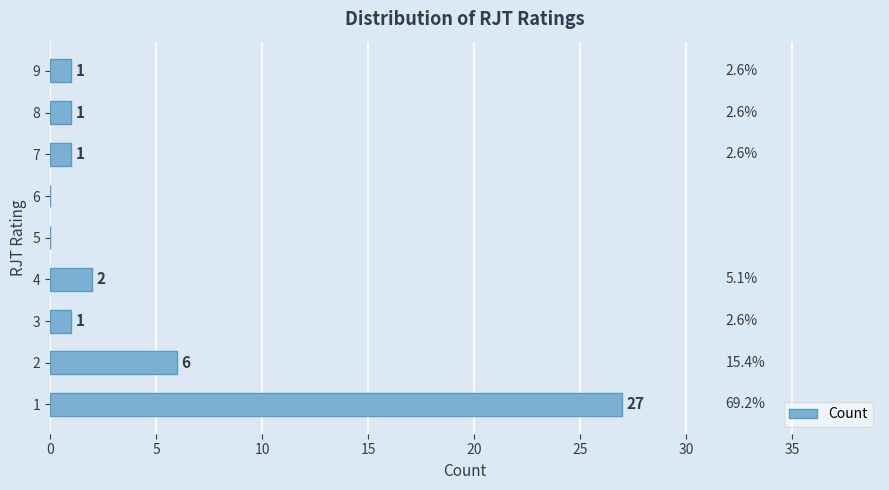

Reading bottom to top, transcribe all the data shown in this chart.

1=27	2=6	3=1	4=2	5=0	6=0	7=1	8=1	9=1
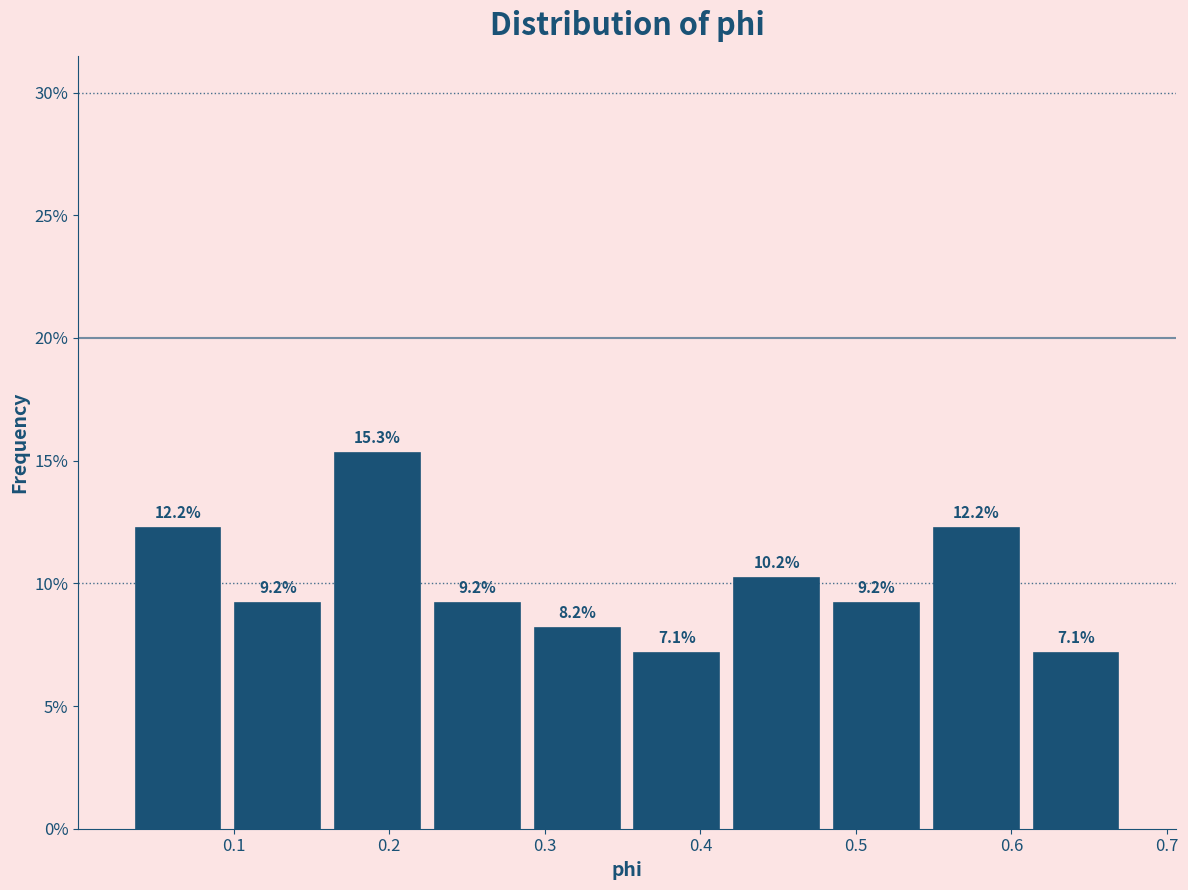

Reading left to right, list every bar in this chart as the range it spans on the x-axis followed by its height. The bar edges are not printed on the chart, so give them approximately, as read against the axis.

0.03 to 0.10: 12.2
0.10 to 0.16: 9.2
0.16 to 0.22: 15.3
0.22 to 0.29: 9.2
0.29 to 0.35: 8.2
0.35 to 0.42: 7.1
0.42 to 0.48: 10.2
0.48 to 0.55: 9.2
0.55 to 0.61: 12.2
0.61 to 0.67: 7.1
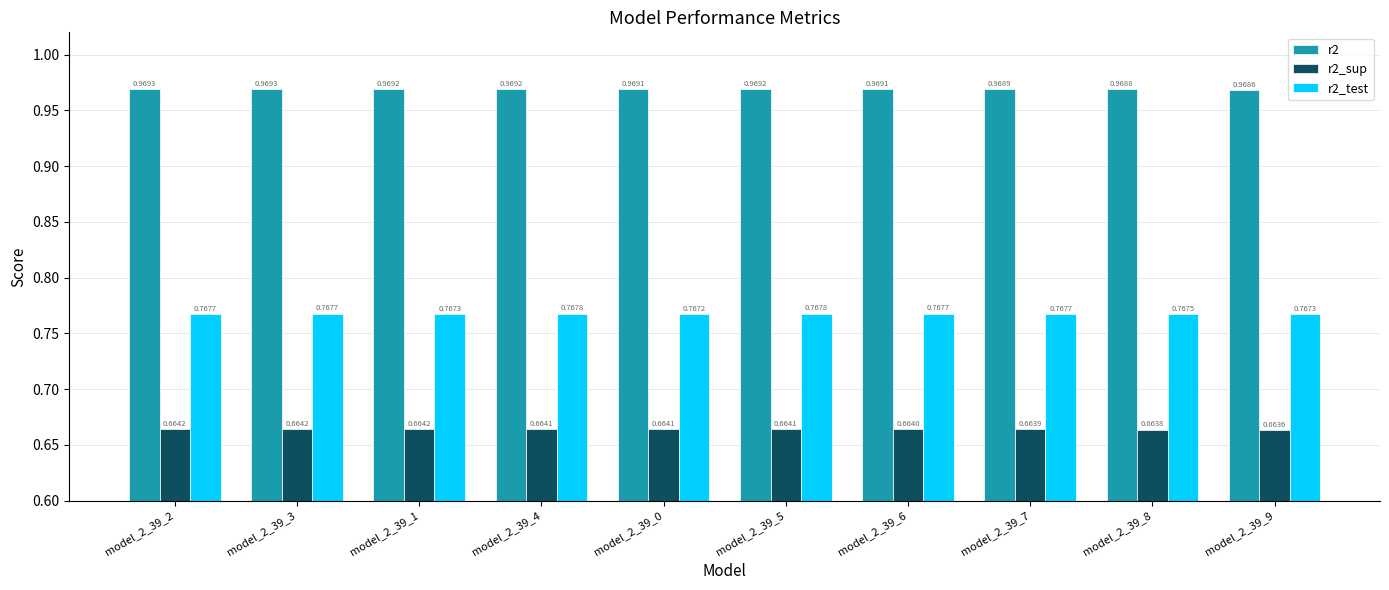

Rank the series by their maximum value, from lowest to highest.

r2_sup, r2_test, r2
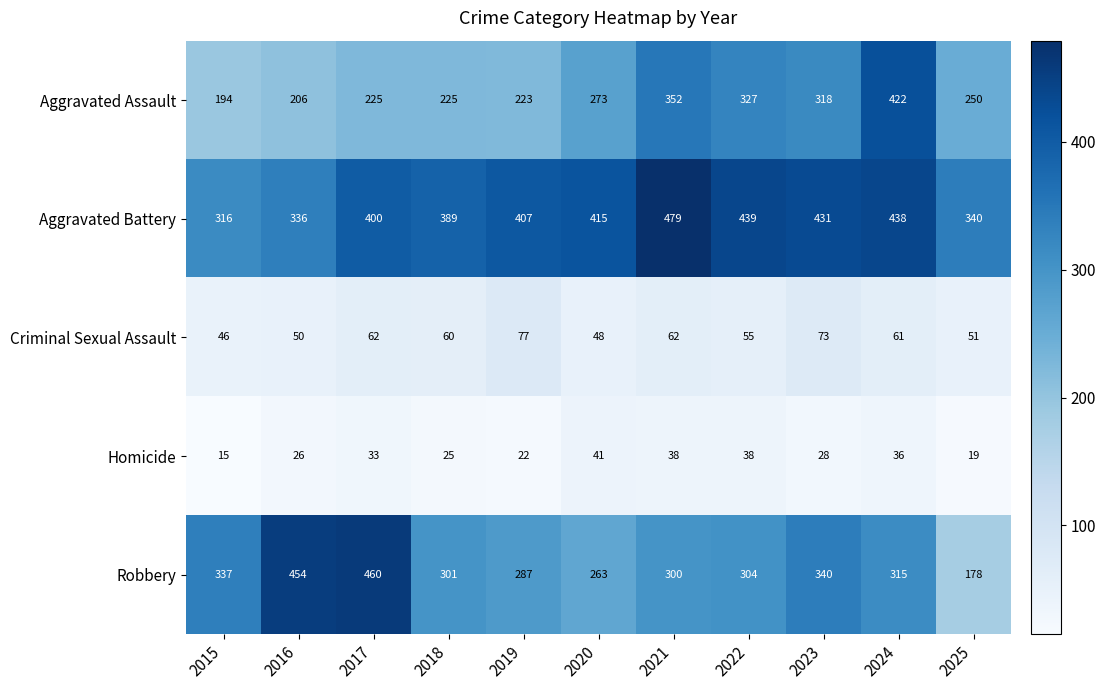

Which series has the largest range (max minus min)?

Robbery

■ Request
Copy all of the material above word for word, leaving out the pictures.

■ Solution to this problem
Reading bottom to top, transcribe all the data shown in this chart.

1=27	2=6	3=1	4=2	5=0	6=0	7=1	8=1	9=1

Reading left to right, list every bar in this chart as the range it spans on the x-axis followed by its height. The bar edges are not printed on the chart, so give them approximately, as read against the axis.

0.03 to 0.10: 12.2
0.10 to 0.16: 9.2
0.16 to 0.22: 15.3
0.22 to 0.29: 9.2
0.29 to 0.35: 8.2
0.35 to 0.42: 7.1
0.42 to 0.48: 10.2
0.48 to 0.55: 9.2
0.55 to 0.61: 12.2
0.61 to 0.67: 7.1

Rank the series by their maximum value, from lowest to highest.

r2_sup, r2_test, r2

Which series has the largest range (max minus min)?

Robbery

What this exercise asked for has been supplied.